Second, RD requires that all adult residents of households applying for vouchers be citizens of the United States or persons admitted for permanent residence. While a citizenship requirement is mandated by Section 214 of the Housing and Community Development Act of 2008, that Act does not require all household residents to meet that requirement. In the case of mixed households, it authorizes proration of the voucher subsidy. Indeed, HUD has allowed minor household members to qualify the entire household to live in HUD subsidized housing or to receive HUD vouchers, provided the subsidy is prorated. RD has not implemented the proration provisions of the act and requires that all household members be citizens or permanent residents. RD has also not allowed voucher applicants to appeal the determination that they do not qualify for a voucher by reason of their status as required by the act.
Third, RD issues vouchers to all residents of prepaid developments regardless of whether the prepayment is subject to use restrictions. In fact, there is no reason for RD to extend vouchers to households that remain in prepaid developments. The use restrictions require prepaying owners to continue to rent apartments to residents as of the date of prepayment as if they continued to live in a Section 515 development. The subsidy that is provided to these residents by RD vouchers does not provide the remaining residents any protection that is not already provided by the use restriction. All that the voucher does is to relieve owners from the financial burdens that the use restrictions were intended to impose on them and, thereby, discourage prepayment of their loans. The fact that RD has been issuing vouchers to households that do not need them has caused RD to run short of voucher funding over the last several years and has, as a result, deprived other households in need of vouchers from receiving them.
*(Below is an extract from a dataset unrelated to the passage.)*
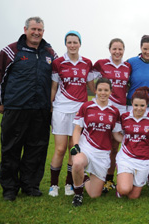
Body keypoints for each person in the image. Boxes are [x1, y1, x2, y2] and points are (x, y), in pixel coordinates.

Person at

Lastly, the use restriction form that RD uses for developments that are prepaid subject to use restrictions authorizes the agency to lift the use restrictions when the voucher subsidy is terminated for reasons beyond the owner’s control. However, the use restrictions are a condition of the prepayment and RD vouchers were intended to provide assistance to residents and not owners. Accordingly, removing the use restrictions when voucher funding terminates violates ELIHPA.